What is expected:
Copy every line of text in the rows below word for word, and leave the pictures out.

Data:
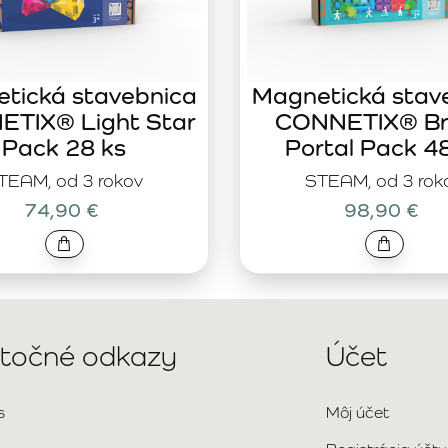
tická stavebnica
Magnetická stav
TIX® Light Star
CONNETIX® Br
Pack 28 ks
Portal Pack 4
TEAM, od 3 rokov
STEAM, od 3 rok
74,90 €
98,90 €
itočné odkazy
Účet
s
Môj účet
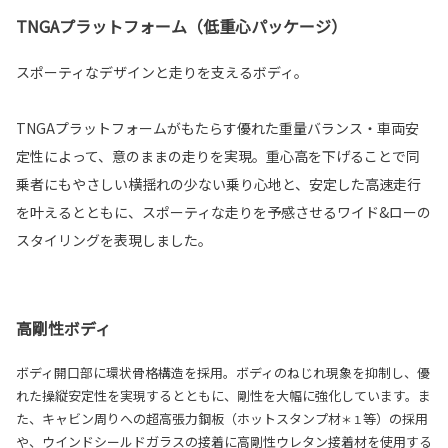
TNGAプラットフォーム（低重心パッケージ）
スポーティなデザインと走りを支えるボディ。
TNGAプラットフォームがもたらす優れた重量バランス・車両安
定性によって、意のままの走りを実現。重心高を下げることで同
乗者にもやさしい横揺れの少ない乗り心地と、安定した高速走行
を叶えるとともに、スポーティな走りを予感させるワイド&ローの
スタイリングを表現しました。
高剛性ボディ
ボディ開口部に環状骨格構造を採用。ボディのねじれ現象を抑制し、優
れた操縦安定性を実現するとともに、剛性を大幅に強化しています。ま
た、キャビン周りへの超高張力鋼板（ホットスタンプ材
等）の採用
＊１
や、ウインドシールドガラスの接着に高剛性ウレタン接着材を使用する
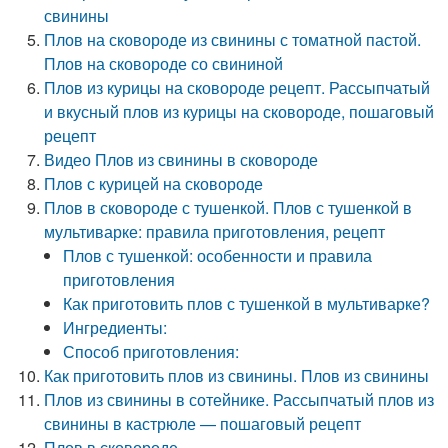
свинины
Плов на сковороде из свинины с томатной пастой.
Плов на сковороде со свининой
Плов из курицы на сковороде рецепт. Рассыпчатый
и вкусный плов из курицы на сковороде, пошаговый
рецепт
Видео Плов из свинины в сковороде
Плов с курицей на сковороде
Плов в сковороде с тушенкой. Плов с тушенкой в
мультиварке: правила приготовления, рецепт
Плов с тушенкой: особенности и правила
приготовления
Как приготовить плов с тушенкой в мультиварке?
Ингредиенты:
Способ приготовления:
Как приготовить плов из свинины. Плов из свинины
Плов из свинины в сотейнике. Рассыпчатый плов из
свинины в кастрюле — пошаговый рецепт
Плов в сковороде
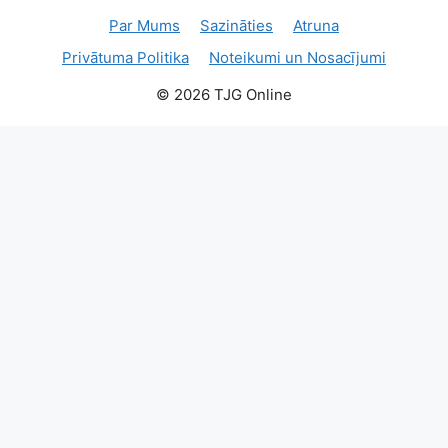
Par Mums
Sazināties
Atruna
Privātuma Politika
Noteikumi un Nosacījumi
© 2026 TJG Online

Task output:
tická stavebnica
Magnetická stav
TIX® Light Star
CONNETIX® Br
Pack 28 ks
Portal Pack 4
TEAM, od 3 rokov
STEAM, od 3 rok
74,90 €
98,90 €
itočné odkazy
Účet
s
Môj účet
TNGAプラットフォーム（低重心パッケージ）
スポーティなデザインと走りを支えるボディ。
TNGAプラットフォームがもたらす優れた重量バランス・車両安
定性によって、意のままの走りを実現。重心高を下げることで同
乗者にもやさしい横揺れの少ない乗り心地と、安定した高速走行
を叶えるとともに、スポーティな走りを予感させるワイド&ローの
スタイリングを表現しました。
高剛性ボディ
ボディ開口部に環状骨格構造を採用。ボディのねじれ現象を抑制し、優
れた操縦安定性を実現するとともに、剛性を大幅に強化しています。ま
た、キャビン周りへの超高張力鋼板（ホットスタンプ材
等）の採用
＊１
や、ウインドシールドガラスの接着に高剛性ウレタン接着材を使用する
свинины
Плов на сковороде из свинины с томатной пастой.
Плов на сковороде со свининой
Плов из курицы на сковороде рецепт. Рассыпчатый
и вкусный плов из курицы на сковороде, пошаговый
рецепт
Видео Плов из свинины в сковороде
Плов с курицей на сковороде
Плов в сковороде с тушенкой. Плов с тушенкой в
мультиварке: правила приготовления, рецепт
Плов с тушенкой: особенности и правила
приготовления
Как приготовить плов с тушенкой в мультиварке?
Ингредиенты:
Способ приготовления:
Как приготовить плов из свинины. Плов из свинины
Плов из свинины в сотейнике. Рассыпчатый плов из
свинины в кастрюле — пошаговый рецепт
Плов в сковороде
Par Mums
Sazināties
Atruna
Privātuma Politika
Noteikumi un Nosacījumi
© 2026 TJG Online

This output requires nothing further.